Fourth, I won’t learn about this until it comes time to remove the epidural, but the tape they use to hold everything in place is really quite something. People talk about duct tape being sticky, but duct tape has nothing on this stuff. I wouldn’t be surprised to learn Boeing uses it to hold its airplanes together. This makes removal something of a problem. When they pull it off, it pretty much takes the top layer of skin with it, leaving you with these incredibly sensitive welts that then to begin to break out into terrible acne because the tape has been blocking your pores for the last four days. Both painful and disgusting.

Last, but by no means least, there’s the small matter that you can’t just get an epidural.
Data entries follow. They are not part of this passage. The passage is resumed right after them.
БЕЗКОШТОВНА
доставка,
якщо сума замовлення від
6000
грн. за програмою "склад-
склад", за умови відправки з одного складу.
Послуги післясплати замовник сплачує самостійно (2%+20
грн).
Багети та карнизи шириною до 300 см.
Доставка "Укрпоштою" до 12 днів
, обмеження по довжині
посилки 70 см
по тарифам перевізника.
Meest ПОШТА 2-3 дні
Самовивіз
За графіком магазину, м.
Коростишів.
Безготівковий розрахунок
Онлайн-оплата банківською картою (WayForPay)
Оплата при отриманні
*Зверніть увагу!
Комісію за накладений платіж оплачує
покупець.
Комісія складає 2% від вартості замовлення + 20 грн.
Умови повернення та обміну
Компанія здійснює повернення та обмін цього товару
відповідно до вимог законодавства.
It seems the only way you can get an epidural is if you also have a catheter running to your bladder. And while the catheter is actually a really clever bit of technology when it’s lying on the table, actually having to use one is a whole different matter. 
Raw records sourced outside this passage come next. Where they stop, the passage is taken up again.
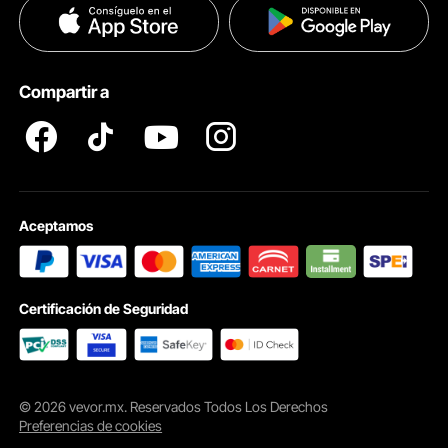
Políticas de Privacidad
Ayuda & FAQs
Pro member program T&Cs
Construcción resistente a la intemperie
Compartir a
A prueba de polvo, agua y cualquier condición.
Aceptamos
Certificación de Seguridad
© 2026 vevor.mx. Reservados Todos Los Derechos
Preferencias de cookies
After two days with the catheter, I’m ready for the epidural to go. 

Wide Open Spaces

My search for some new pathways to walk starts with the nurse's station. One of the nurses suggests the seventeenth floor, telling me that it has a much larger waiting area and is a lot less busy than the tenth floor we're on.

She lies. Seventeen is no better suited for extended periods of walking than ten.

Next up? The ground floor. On my way in at the beginning of the week I noticed signs for a coffee shop and some other services, so I figure there might be some open areas where I can walk. Not so much. Moreover, what few open areas I do find are floored with a brick-like tile with wide gaps for the mortar. The design may look nice, but dragging an IV pole across it is a nightmare. Time to move on.

In the elevator back to ten I bump into one of the fellow patients I talked with during our previous night's walk. He and his wife direct me to the "rooftop patient garden," which can be accessed off the seventh floor. So it's off at seven.

The rooftop garden is interesting. If you can look past the cyclone fence encircling the HVAC equipment, it's actually kind of nice. Planters and garden furniture pleasantly arranged looking out over the street below. Pleasant, but useless for walking with an IV pole. The uneven surface alone would be enough of a problem, but the planters, chairs and tables turns it into a bit of an obstacle course. 

I'm out of idea, so I give up and go back to my room.

But later that day, Sib4 arrives and tells me about the skybridge. The skybridge serves to connect the building I'm in with one across the street, and one end connects to a wide, glass-lined hallway that runs the length of the building while the other extends all the way through the building opposite. Altogether it's probably the length of a football field, and on the weekend there are few people using it. It's long, wide and empty. It's perfect. And for the rest of the weekend I'll spend every non-sleeping, non-socializing moment (and many of the socializing moments) walking its length.

Did I mention that I really want to get out of this hospital?